To the best of our knowledge, a very limited work is observed in the field of handwritten text recognition at character level, and the dataset of this kind is not available to date. Our results are the initiatives towards classification of the handwritten text at character level in the Urdu script, and there may be some lack of quality and comprehensiveness. Our future work will encompass the recent trends and resolve these issues observed in our current work.

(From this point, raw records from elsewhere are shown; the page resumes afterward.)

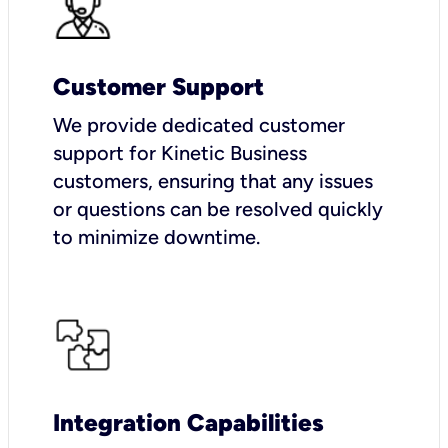
Customer Support
We provide dedicated customer
support for Kinetic Business
customers, ensuring that any issues
or questions can be resolved quickly
to minimize downtime.
Integration Capabilities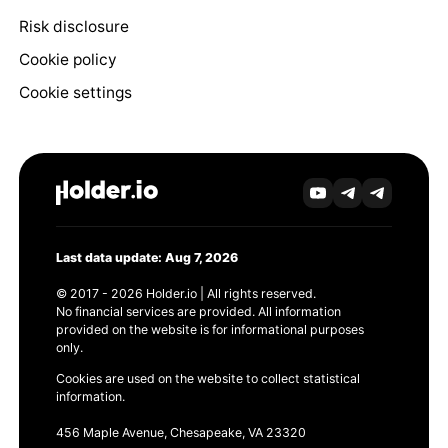
Risk disclosure
Cookie policy
Cookie settings
Last data update: Aug 7, 2026
© 2017 - 2026 Holder.io | All rights reserved.
No financial services are provided. All information
provided on the website is for informational purposes
only.
Cookies are used on the website to collect statistical
information.
456 Maple Avenue, Chesapeake, VA 23320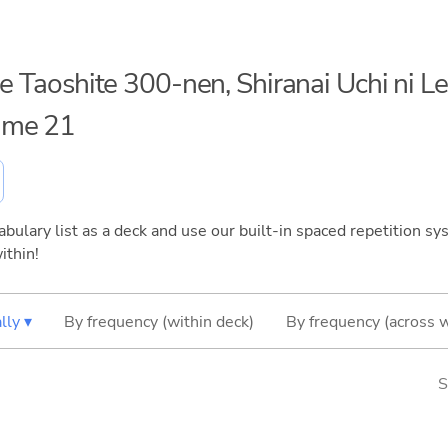
me Taoshite 300-nen, Shiranai Uchi ni L
ume 21
bulary list as a deck and use our built-in spaced repetition sys
ithin!
lly ▾
By frequency (within deck)
By frequency (across 
S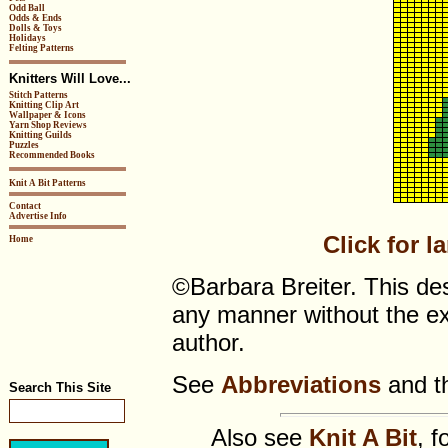
Odd Ball
Odds & Ends
Dolls & Toys
Holidays
Felting Patterns
Knitters Will Love...
Stitch Patterns
Knitting Clip Art
Wallpaper & Icons
Yarn Shop Reviews
Knitting Guilds
Puzzles
Recommended Books
Knit A Bit Patterns
Contact
Advertise Info
Click for l
Home
©Barbara Breiter. This de
any manner without the ex
author.
See
Abbreviations
and t
Search This Site
Also see
Knit A Bit
, f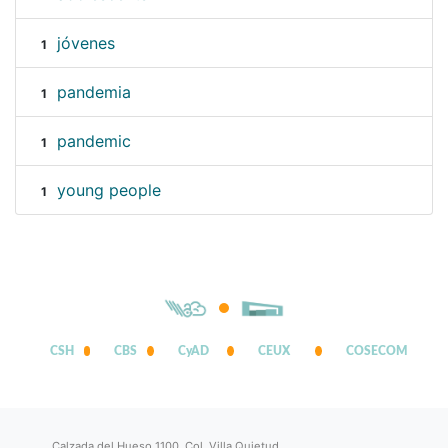
jóvenes
1
pandemia
1
pandemic
1
young people
1
CSH
CBS
CyAD
CEUX
COSECOM
Calzada del Hueso 1100, Col. Villa Quietud,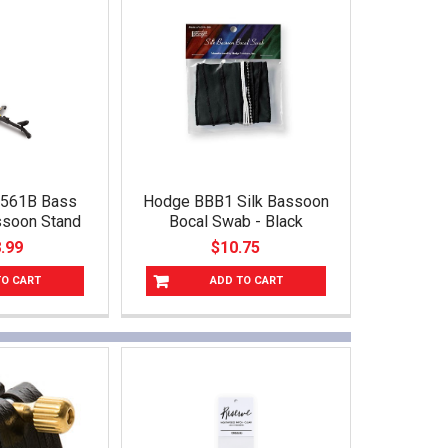
S561B Bass
Hodge BBB1 Silk Bassoon
assoon Stand
Bocal Swab - Black
.99
$10.75
TO CART
ADD TO CART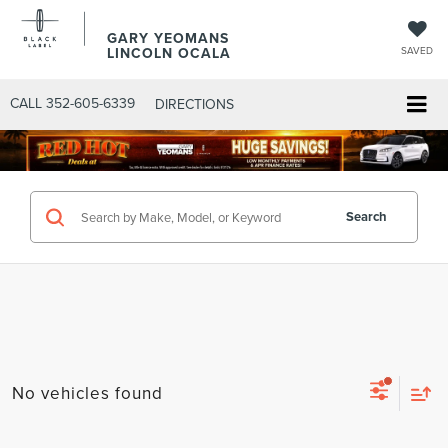
GARY YEOMANS
LINCOLN OCALA
SAVED
CALL
352-605-6339
DIRECTIONS
Search
No vehicles found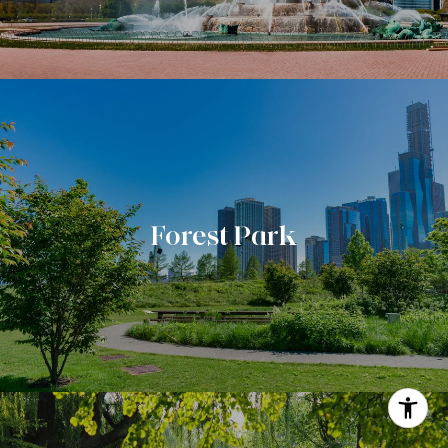
Forest Park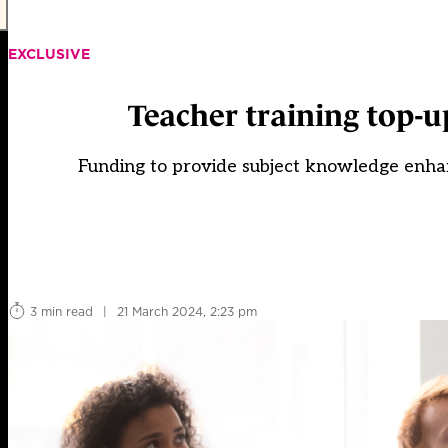
EXCLUSIVE
Teacher training top-u
Funding to provide subject knowledge enhan
3 min read
|
21 March 2024, 2:23 pm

Furthermore, we have also created a state-of-the-art dataset containing the Urdu handwritten characters and numerals; to the best of our knowledge, there is no publicly dataset available of such kind. The existing datasets of Urdu handwritten text mainly consist of the Urdu handwritten words and sentences. The usage of these existing datasets cannot be used efficiently for recognition of the Urdu text at the character level. We also presented a comparative analysis of the results obtained through different approaches to propose recommendations based on parameter tuning. It is also concluded that the deep network can help in performing the recognition and classification task of the handwritten text of cursive scripts in minimum time. Furthermore, our approach also helps in providing a platform to the researchers and developers to develop the applications for the children to learn how to write Urdu (and other cursive languages) characters and numerals with higher accuracy. As mentioned earlier, there is also a deficiency of some standard data repository in the Urdu domain for generating and comparing the benchmark results. In order to bridge this gap, we are working on generating and extending our dataset that will be published publicly in the near future.

Data Availability

The data used to support the findings of this study are available from the corresponding author upon request.

Conflicts of Interest

The authors declare no potential conflicts of interest.

Acknowledgments

This study was supported by the China University of Petroleum-Beijing and Fundamental Research Funds for Central Universities under Grant no. 2462020YJRC001.